Lessons for the future
Prof. Dr. Christoph Scherrer, professor of globalization and politics and director of the ICDD, stressed that factors influencing social and economic upgrading include perishability, mechanisation, foreign exchange, and nutritional importance. Upgrading does happen, but often just for smaller groups. Major hurdles exist for producers vis-à-vis players like international buyers, unless there is strong organising. Creating one’s own brand to access consumers more directly is one way to ensure upgrading, but it is costly and requires collective action. As for certification, it comes at a very high cost for smallholders and is not a guarantee for better prices. Thus, successful economic upgrading does not necessarily lead to a trickle down in better working conditions.

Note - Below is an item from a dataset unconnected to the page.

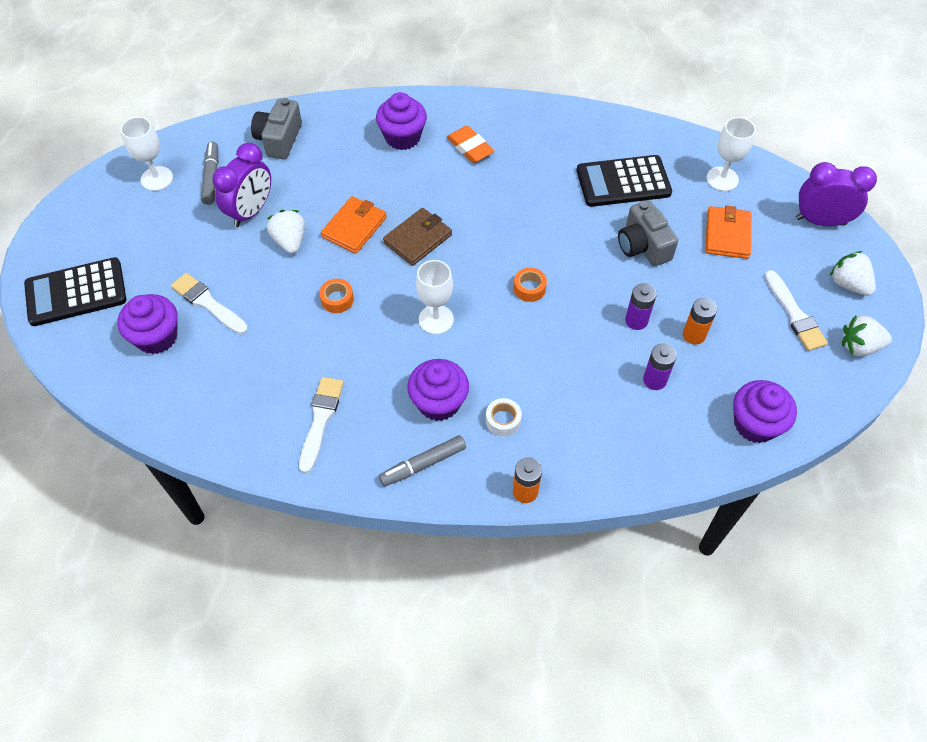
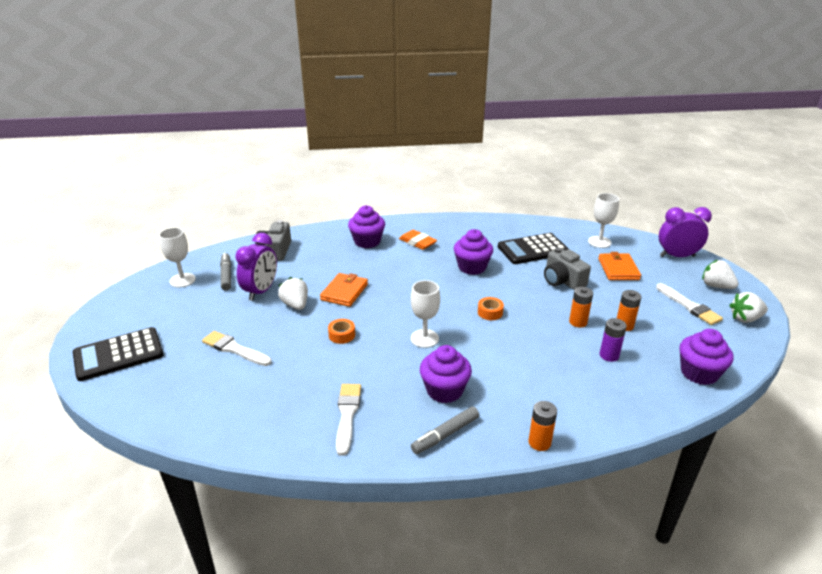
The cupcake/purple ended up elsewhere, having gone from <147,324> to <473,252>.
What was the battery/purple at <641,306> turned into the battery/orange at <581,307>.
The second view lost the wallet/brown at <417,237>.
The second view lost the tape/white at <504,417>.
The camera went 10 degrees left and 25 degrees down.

Furthermore, there is a disconnect between product markets and the labour market, which has its own rules, follows the logic of supply and demand, and produces a system of power asymmetries. This power is embedded in a wide net of institutions. “It is the neoliberal historic bloc that allows these actors to exercise more power over smallholders. Therefore, collective action is a prerequisite to successful economic and social upgrading. Weak groups need more political support from stronger groups, who also have to raise awareness about the plight of smallholders,” Scherrer underlined.
Upgrading remains a “phantom” for too many
Prof. Praveen Jha, Professor of Economics at the Centre for Economic Studies and Planning (CESP) in India, placed the debate in the framework of value systems – a concept that explains who benefits and who controls trade and production. Two distinct paradigms are managerial one, driven by triumphalist mainstream economics, and secondly, there is alternative framework of political economy. The featured book is rooted in the latter approach, which explores power resources and asymmetric and collective action. Jha also identified the way the authors base their conceptual models in case studies and their findings as one of the main strengths of the book. He also encouraged to root discussions on global value chains with concepts of imperialism. He concluded that the book ultimately reminds us that there is still very little being accomplished in terms of upgrading for workers, and that upgrading remains a “phantom” for the majority of them.